Reviews of One

“surfer/photographer joe curren’s first photo book collects together his most treasured images from destinations like Ireland, Taiwan, and West Africa. A true natural, Curren evokes the raw feeling of searching for waves, beauty and humanity”

–surfing magazine

“if joe curren could photograph himself surfing, you would have the complete package. Stylish in all respects, Joe is equal parts surfer, photographer, traveler and writer.”

–surfer magazine

“joe’s reliving the whole essence. He’s beeen good about showing the best side of things. It’s almost a little tortuous in some sense because you wish you were doing it or being a part of it. Everyone thinks they’re a poet or an artist and it’s not really that way. That’s where it’s nice [Joe’s work]—it comes from a humble presence. Joe doesn’t say anything he just goes about and does it. That speaks louder to me than anything.”

–art brewer, photographer

rather than a blinkered rush to the beach, Joe’s trips often veer far off the coast to some esoteric backroads that may or may not result in a great wave but always create an emotional connection. He captures the primal stoke together with the inherent solitude and occasional isolation that comes from constantly searching out the remote ragged edges of our watery planet. Harkening back to the travelogue exhibitions of Burton Holmes, Curren offers “a beautiful way around the world” through a generous viewfinder.

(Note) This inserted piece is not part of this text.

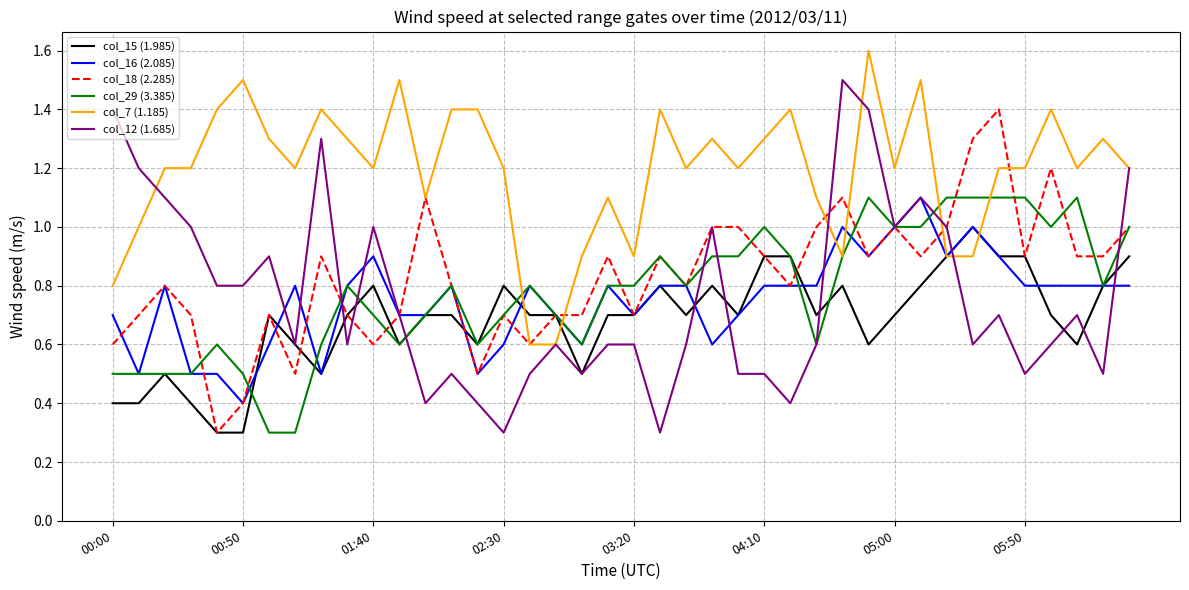

Which series has the largest range (max minus min)?

col_12 (1.685)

–steve barilotti, field editor, surfer magazine

“joe’s photography is deft and simple like his surfing. When Curren rides a wave it’s graceful to watch and easy to enjoy like his photographs of the far off lands he has searched for peeling waves. Like his father Pat before him, Joe prefers the road less travelled. He enjoys the beauty of nature and immersing himself in it—looking for waves and taking photos are his way of doing this.”

–andrew kidman, artist

“for me, the images create a contemplative silence out of the clutter and complexity of travel. They speak of the subtle forgotten moments of life—things, people, places you see and enjoy but forget or neglect to record in journals and photos or when you return and your friends only have time for a three sentence summary. The style is cohesive yet not overbearing or formulaic, but rather inviting, calming, intriguing. The images seem to conversationally ask questions rather than provide concrete solutions. And finally, the collection does the work of the poet, telling in 10 words rather than the novelists in 10,000—reducing, simplifying and deepening, inspiring. The long and the short of it … I dig it.”